In small teams, this can be a superpower, but in larger organizations it often creates a vacuum.
“If no one is thinking about those bigger decisions, more strategic things, and the innovation, then there’s still going to be that gap,” he says.
When product managers take on more execution work, the hardest parts of the role – typically discovery, prioritization, decision-making – are usually the first to get squeezed.
“I think designers should be doing more of the prototyping than product managers – that’s my hot take,” Jarom says. “If we just keep transferring more roles and responsibilities onto PMs, there’s still going to be a gap. Someone has to think about the bigger decisions like what the opportunities are, what the right solutions are, whether this is the right solution at the right time, how we iterate, and how we decide between conflicting data.”

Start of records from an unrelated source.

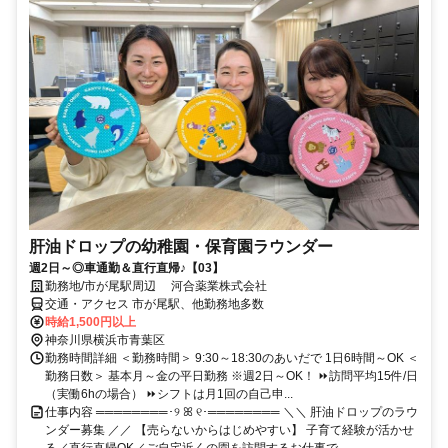
肝油ドロップの幼稚園・保育園ラウンダー
週2日～◎車通勤＆直行直帰♪【03】
勤務地/市が尾駅周辺 河合薬業株式会社
交通・アクセス 市が尾駅、他勤務地多数
時給1,500円以上
神奈川県横浜市青葉区
勤務時間詳細 ＜勤務時間＞ 9:30～18:30のあいだで 1日6時間～OK ＜
勤務日数＞ 基本月～金の平日勤務 ※週2日～OK！ ⏩訪問平均15件/日
（実働6hの場合） ⏩シフトは月1回の自己申...
仕事内容 ════════･୨ ꕤ ୧･════════ ＼＼ 肝油ドロップのラウ
ンダー募集 ／／ 【売らないからはじめやすい】 子育て経験が活かせ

AI makes this tension sharper, not softer. The more execution can be automated, the less sense it makes for product leaders to spend their time buried in it.
Looking ahead, Jarom sees a clear divide forming between teams that thrive with AI and those that struggle.
It won’t come down to who adopts AI first. It will come down to what teams do with the time AI gives back. “Have AI automate as much as what you currently do in your role as possible and then use that time to be more innovative, more strategic, to validate and de-risk better,” Jarom argues.
Strong product teams will use AI to create space and then protect that space. Not for more output, but for better thinking.
Watch the webinar "Beyond the buzzwords: The 2025 product lessons you need to win in 2026" on demand.
The important thing to remember is that AI isn’t making product managers obsolete. If anything, it’s removed many of the excuses for avoiding the hardest parts of the job.
As execution accelerates, fundamentals matter more. Strategy matters more. Judgment matters more.
The teams that succeed won’t necessarily be the fastest, but will be the ones willing to slow down, think rigorously, and return to the core of what product management was always meant to be.